2019年4月に本格稼働した資生堂グローバルイノベーションセンター(呼称「S/PARK エスパーク」)をはじめ、米国、フランス、中国、シンガポールの各海外研究開発拠点においては、現地のマーケティング部門と連携しながら、各地域のお客さまの肌や化粧習慣の研究、その特性にあった製品開発に取り組んでおり、世界中のお客さまに対して安全・安心、高品質な商品・サービスの創出に向け、革新的な技術の積み重ねにより世界の化粧品業界をリードしていきます。

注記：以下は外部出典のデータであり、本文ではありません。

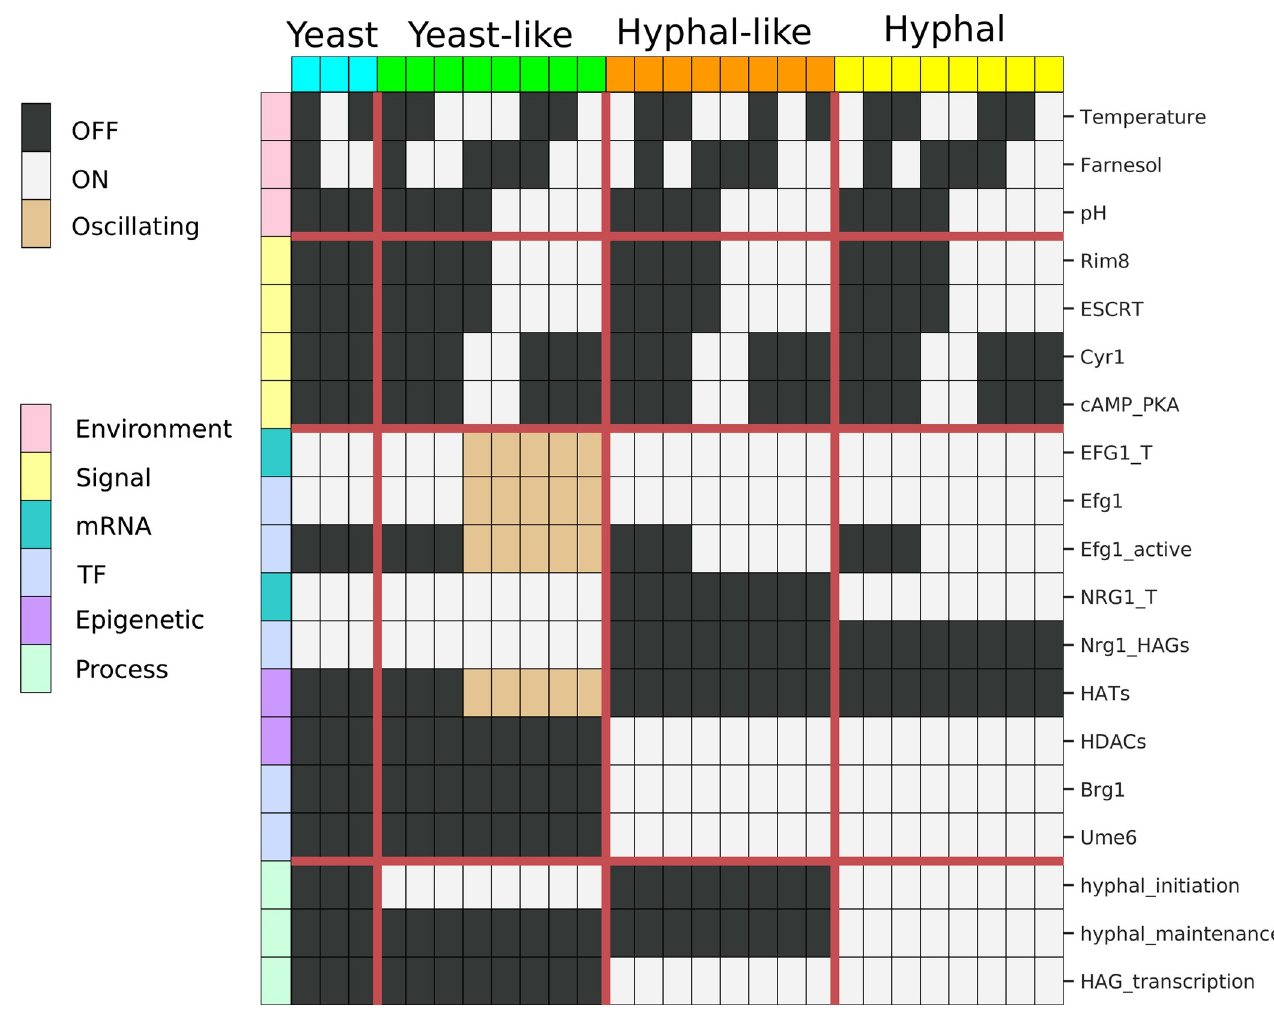
Fig 2. Visual summary of the 27 attractors of the YHT Boolean model. Each row corresponds to a network node and each column indicates an attractor. White indicates active (ON) nodes, black indicates inactive (OFF) nodes, and beige indicates nodes that oscillate. Individual attractors have been assigned to one of four phenotypes—yeast, yeast-like, hyphal-like, and hyphal—based on the status of the hyphal_initiation, hyphal_maintenance, and HAG_transcription nodes (see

当社グループのイノベーションへの取り組みは外部から高い評価を受けており、化粧品技術を競う世界最大の研究発表会「IFSCC(国際化粧品技術者会連盟)Conference 2019」において当会計年度におきましても最優秀賞を受賞しました。また、30年にわたり当社と共同研究を進めている、ハーバード医科大学付属皮膚科学研究所とマサチューセッツ総合病院が設立した、皮膚科学の領域では世界トップクラスの研究所として知られている「CBRC(Cutaneous Biology Research Center)」とさらに共同研究を6年拡大することに合意しました。
当連結会計年度におけるグループ全体の研究開発費は317億円(売上高比2.8%)であり、商品カテゴリー別の研究成果は、以下のとおりです。なお、研究開発活動については、特定のセグメントに関連付けられないため、セグメント別の記載は行っていません。
(1) スキンケア
当社グループは、心地よい使用感触を実現する化粧品の研究開発を進めた結果、“塗布中にリッチなコクがありながらスッと肌になじみ、塗布後の肌がべたつかない、これまでにない心地よい感触”を実現する成分(新規水溶性高分子)の開発に成功し、その技術を「SHISEIDO」へ採用しました。その心地よい感触で脳の快適度も上昇することを感性工学・脳科学を通じて定量的に確認しました。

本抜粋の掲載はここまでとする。